» **Collected data entries**

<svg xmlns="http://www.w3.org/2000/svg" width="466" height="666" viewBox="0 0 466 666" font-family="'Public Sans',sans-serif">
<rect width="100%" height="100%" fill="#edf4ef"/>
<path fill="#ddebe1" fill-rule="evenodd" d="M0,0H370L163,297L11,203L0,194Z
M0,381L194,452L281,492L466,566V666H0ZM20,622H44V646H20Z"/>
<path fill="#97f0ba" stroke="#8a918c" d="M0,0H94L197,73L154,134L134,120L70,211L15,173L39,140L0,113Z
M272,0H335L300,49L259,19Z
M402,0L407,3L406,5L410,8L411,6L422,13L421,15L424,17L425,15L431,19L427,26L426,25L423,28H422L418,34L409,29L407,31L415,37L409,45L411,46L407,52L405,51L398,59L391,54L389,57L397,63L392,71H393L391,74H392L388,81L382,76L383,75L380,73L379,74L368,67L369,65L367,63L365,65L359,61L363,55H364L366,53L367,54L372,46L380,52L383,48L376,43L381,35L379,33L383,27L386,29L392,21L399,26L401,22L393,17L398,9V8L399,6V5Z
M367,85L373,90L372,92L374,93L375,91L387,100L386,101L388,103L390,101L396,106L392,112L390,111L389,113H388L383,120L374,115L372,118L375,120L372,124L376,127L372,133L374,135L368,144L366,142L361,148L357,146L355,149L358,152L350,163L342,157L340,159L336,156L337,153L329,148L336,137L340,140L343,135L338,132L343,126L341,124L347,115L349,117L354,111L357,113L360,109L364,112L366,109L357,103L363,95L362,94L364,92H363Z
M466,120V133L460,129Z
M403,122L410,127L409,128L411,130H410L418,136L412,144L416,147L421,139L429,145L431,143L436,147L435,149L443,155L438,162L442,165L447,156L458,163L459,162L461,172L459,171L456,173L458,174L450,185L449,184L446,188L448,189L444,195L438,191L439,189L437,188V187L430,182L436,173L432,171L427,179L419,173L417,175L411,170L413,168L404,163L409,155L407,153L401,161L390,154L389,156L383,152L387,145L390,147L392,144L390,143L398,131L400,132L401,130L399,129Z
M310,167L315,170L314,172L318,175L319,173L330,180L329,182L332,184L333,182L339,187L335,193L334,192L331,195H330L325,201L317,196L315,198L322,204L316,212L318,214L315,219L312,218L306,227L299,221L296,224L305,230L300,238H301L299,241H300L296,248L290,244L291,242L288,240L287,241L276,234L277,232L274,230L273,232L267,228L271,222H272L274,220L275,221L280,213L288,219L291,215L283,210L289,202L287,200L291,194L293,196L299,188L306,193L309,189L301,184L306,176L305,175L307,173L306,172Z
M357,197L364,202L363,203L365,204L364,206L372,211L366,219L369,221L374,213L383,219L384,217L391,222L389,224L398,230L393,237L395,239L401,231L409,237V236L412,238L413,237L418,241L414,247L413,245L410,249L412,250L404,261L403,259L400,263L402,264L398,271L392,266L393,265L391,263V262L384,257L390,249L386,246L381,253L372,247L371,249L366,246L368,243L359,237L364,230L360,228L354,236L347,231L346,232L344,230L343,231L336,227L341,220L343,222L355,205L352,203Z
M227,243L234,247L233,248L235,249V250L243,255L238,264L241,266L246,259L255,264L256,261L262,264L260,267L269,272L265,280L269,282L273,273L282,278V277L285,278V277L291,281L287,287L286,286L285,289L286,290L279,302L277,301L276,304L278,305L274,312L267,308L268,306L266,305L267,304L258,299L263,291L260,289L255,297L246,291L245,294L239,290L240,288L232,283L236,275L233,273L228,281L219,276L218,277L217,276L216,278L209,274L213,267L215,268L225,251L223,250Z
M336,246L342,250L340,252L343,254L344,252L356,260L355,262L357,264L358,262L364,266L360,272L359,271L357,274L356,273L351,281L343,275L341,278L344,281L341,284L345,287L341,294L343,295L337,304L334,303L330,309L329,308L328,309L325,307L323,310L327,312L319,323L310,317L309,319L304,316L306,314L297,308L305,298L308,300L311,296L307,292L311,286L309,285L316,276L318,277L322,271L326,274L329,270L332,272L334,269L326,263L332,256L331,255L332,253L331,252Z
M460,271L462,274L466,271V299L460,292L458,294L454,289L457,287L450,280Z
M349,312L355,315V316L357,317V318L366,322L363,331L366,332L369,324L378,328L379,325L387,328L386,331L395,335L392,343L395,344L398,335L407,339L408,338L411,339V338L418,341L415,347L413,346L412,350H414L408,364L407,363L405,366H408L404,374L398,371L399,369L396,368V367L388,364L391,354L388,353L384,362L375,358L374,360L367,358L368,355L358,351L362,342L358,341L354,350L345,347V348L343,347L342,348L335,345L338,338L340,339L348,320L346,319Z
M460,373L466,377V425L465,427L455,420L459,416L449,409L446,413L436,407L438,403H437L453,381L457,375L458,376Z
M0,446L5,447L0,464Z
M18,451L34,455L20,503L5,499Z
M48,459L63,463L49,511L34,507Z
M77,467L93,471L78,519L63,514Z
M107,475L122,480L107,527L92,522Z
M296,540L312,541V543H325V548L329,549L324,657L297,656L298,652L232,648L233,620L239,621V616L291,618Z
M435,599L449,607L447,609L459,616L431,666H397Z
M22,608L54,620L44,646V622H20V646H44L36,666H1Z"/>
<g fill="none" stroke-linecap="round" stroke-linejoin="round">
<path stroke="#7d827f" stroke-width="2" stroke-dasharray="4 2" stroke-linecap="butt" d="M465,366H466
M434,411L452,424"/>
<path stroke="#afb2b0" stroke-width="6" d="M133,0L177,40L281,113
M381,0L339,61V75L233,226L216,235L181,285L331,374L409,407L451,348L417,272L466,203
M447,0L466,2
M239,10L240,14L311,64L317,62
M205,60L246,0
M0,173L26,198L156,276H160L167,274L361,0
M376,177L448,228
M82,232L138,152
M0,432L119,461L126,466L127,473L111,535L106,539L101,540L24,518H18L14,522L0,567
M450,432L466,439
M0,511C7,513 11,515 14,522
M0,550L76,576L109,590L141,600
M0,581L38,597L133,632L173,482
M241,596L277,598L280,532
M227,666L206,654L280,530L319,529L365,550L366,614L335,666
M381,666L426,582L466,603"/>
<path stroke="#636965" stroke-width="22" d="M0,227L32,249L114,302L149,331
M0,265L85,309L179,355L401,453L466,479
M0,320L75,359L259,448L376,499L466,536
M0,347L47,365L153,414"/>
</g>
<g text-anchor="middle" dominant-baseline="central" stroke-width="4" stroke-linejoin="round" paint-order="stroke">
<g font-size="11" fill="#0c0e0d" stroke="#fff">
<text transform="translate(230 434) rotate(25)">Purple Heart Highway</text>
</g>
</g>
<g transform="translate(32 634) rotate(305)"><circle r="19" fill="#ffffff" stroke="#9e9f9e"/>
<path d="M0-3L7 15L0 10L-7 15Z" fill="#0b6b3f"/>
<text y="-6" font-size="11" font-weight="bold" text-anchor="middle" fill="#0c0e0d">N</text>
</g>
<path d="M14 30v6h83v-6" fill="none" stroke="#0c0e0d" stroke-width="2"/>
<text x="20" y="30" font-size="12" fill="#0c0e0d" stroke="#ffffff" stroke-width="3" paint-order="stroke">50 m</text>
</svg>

» **ACTIVITY**
Word for word, copy out the entries.

» **OUTPUT FOR THIS TASK**
<svg xmlns="http://www.w3.org/2000/svg" width="466" height="666" viewBox="0 0 466 666" font-family="'Public Sans',sans-serif">
<rect width="100%" height="100%" fill="#edf4ef"/>
<path fill="#ddebe1" fill-rule="evenodd" d="M0,0H370L163,297L11,203L0,194Z
M0,381L194,452L281,492L466,566V666H0ZM20,622H44V646H20Z"/>
<path fill="#97f0ba" stroke="#8a918c" d="M0,0H94L197,73L154,134L134,120L70,211L15,173L39,140L0,113Z
M272,0H335L300,49L259,19Z
M402,0L407,3L406,5L410,8L411,6L422,13L421,15L424,17L425,15L431,19L427,26L426,25L423,28H422L418,34L409,29L407,31L415,37L409,45L411,46L407,52L405,51L398,59L391,54L389,57L397,63L392,71H393L391,74H392L388,81L382,76L383,75L380,73L379,74L368,67L369,65L367,63L365,65L359,61L363,55H364L366,53L367,54L372,46L380,52L383,48L376,43L381,35L379,33L383,27L386,29L392,21L399,26L401,22L393,17L398,9V8L399,6V5Z
M367,85L373,90L372,92L374,93L375,91L387,100L386,101L388,103L390,101L396,106L392,112L390,111L389,113H388L383,120L374,115L372,118L375,120L372,124L376,127L372,133L374,135L368,144L366,142L361,148L357,146L355,149L358,152L350,163L342,157L340,159L336,156L337,153L329,148L336,137L340,140L343,135L338,132L343,126L341,124L347,115L349,117L354,111L357,113L360,109L364,112L366,109L357,103L363,95L362,94L364,92H363Z
M466,120V133L460,129Z
M403,122L410,127L409,128L411,130H410L418,136L412,144L416,147L421,139L429,145L431,143L436,147L435,149L443,155L438,162L442,165L447,156L458,163L459,162L461,172L459,171L456,173L458,174L450,185L449,184L446,188L448,189L444,195L438,191L439,189L437,188V187L430,182L436,173L432,171L427,179L419,173L417,175L411,170L413,168L404,163L409,155L407,153L401,161L390,154L389,156L383,152L387,145L390,147L392,144L390,143L398,131L400,132L401,130L399,129Z
M310,167L315,170L314,172L318,175L319,173L330,180L329,182L332,184L333,182L339,187L335,193L334,192L331,195H330L325,201L317,196L315,198L322,204L316,212L318,214L315,219L312,218L306,227L299,221L296,224L305,230L300,238H301L299,241H300L296,248L290,244L291,242L288,240L287,241L276,234L277,232L274,230L273,232L267,228L271,222H272L274,220L275,221L280,213L288,219L291,215L283,210L289,202L287,200L291,194L293,196L299,188L306,193L309,189L301,184L306,176L305,175L307,173L306,172Z
M357,197L364,202L363,203L365,204L364,206L372,211L366,219L369,221L374,213L383,219L384,217L391,222L389,224L398,230L393,237L395,239L401,231L409,237V236L412,238L413,237L418,241L414,247L413,245L410,249L412,250L404,261L403,259L400,263L402,264L398,271L392,266L393,265L391,263V262L384,257L390,249L386,246L381,253L372,247L371,249L366,246L368,243L359,237L364,230L360,228L354,236L347,231L346,232L344,230L343,231L336,227L341,220L343,222L355,205L352,203Z
M227,243L234,247L233,248L235,249V250L243,255L238,264L241,266L246,259L255,264L256,261L262,264L260,267L269,272L265,280L269,282L273,273L282,278V277L285,278V277L291,281L287,287L286,286L285,289L286,290L279,302L277,301L276,304L278,305L274,312L267,308L268,306L266,305L267,304L258,299L263,291L260,289L255,297L246,291L245,294L239,290L240,288L232,283L236,275L233,273L228,281L219,276L218,277L217,276L216,278L209,274L213,267L215,268L225,251L223,250Z
M336,246L342,250L340,252L343,254L344,252L356,260L355,262L357,264L358,262L364,266L360,272L359,271L357,274L356,273L351,281L343,275L341,278L344,281L341,284L345,287L341,294L343,295L337,304L334,303L330,309L329,308L328,309L325,307L323,310L327,312L319,323L310,317L309,319L304,316L306,314L297,308L305,298L308,300L311,296L307,292L311,286L309,285L316,276L318,277L322,271L326,274L329,270L332,272L334,269L326,263L332,256L331,255L332,253L331,252Z
M460,271L462,274L466,271V299L460,292L458,294L454,289L457,287L450,280Z
M349,312L355,315V316L357,317V318L366,322L363,331L366,332L369,324L378,328L379,325L387,328L386,331L395,335L392,343L395,344L398,335L407,339L408,338L411,339V338L418,341L415,347L413,346L412,350H414L408,364L407,363L405,366H408L404,374L398,371L399,369L396,368V367L388,364L391,354L388,353L384,362L375,358L374,360L367,358L368,355L358,351L362,342L358,341L354,350L345,347V348L343,347L342,348L335,345L338,338L340,339L348,320L346,319Z
M460,373L466,377V425L465,427L455,420L459,416L449,409L446,413L436,407L438,403H437L453,381L457,375L458,376Z
M0,446L5,447L0,464Z
M18,451L34,455L20,503L5,499Z
M48,459L63,463L49,511L34,507Z
M77,467L93,471L78,519L63,514Z
M107,475L122,480L107,527L92,522Z
M296,540L312,541V543H325V548L329,549L324,657L297,656L298,652L232,648L233,620L239,621V616L291,618Z
M435,599L449,607L447,609L459,616L431,666H397Z
M22,608L54,620L44,646V622H20V646H44L36,666H1Z"/>
<g fill="none" stroke-linecap="round" stroke-linejoin="round">
<path stroke="#7d827f" stroke-width="2" stroke-dasharray="4 2" stroke-linecap="butt" d="M465,366H466
M434,411L452,424"/>
<path stroke="#afb2b0" stroke-width="6" d="M133,0L177,40L281,113
M381,0L339,61V75L233,226L216,235L181,285L331,374L409,407L451,348L417,272L466,203
M447,0L466,2
M239,10L240,14L311,64L317,62
M205,60L246,0
M0,173L26,198L156,276H160L167,274L361,0
M376,177L448,228
M82,232L138,152
M0,432L119,461L126,466L127,473L111,535L106,539L101,540L24,518H18L14,522L0,567
M450,432L466,439
M0,511C7,513 11,515 14,522
M0,550L76,576L109,590L141,600
M0,581L38,597L133,632L173,482
M241,596L277,598L280,532
M227,666L206,654L280,530L319,529L365,550L366,614L335,666
M381,666L426,582L466,603"/>
<path stroke="#636965" stroke-width="22" d="M0,227L32,249L114,302L149,331
M0,265L85,309L179,355L401,453L466,479
M0,320L75,359L259,448L376,499L466,536
M0,347L47,365L153,414"/>
</g>
<g text-anchor="middle" dominant-baseline="central" stroke-width="4" stroke-linejoin="round" paint-order="stroke">
<g font-size="11" fill="#0c0e0d" stroke="#fff">
<text transform="translate(230 434) rotate(25)">Purple Heart Highway</text>
</g>
</g>
<g transform="translate(32 634) rotate(305)"><circle r="19" fill="#ffffff" stroke="#9e9f9e"/>
<path d="M0-3L7 15L0 10L-7 15Z" fill="#0b6b3f"/>
<text y="-6" font-size="11" font-weight="bold" text-anchor="middle" fill="#0c0e0d">N</text>
</g>
<path d="M14 30v6h83v-6" fill="none" stroke="#0c0e0d" stroke-width="2"/>
<text x="20" y="30" font-size="12" fill="#0c0e0d" stroke="#ffffff" stroke-width="3" paint-order="stroke">50 m</text>
</svg>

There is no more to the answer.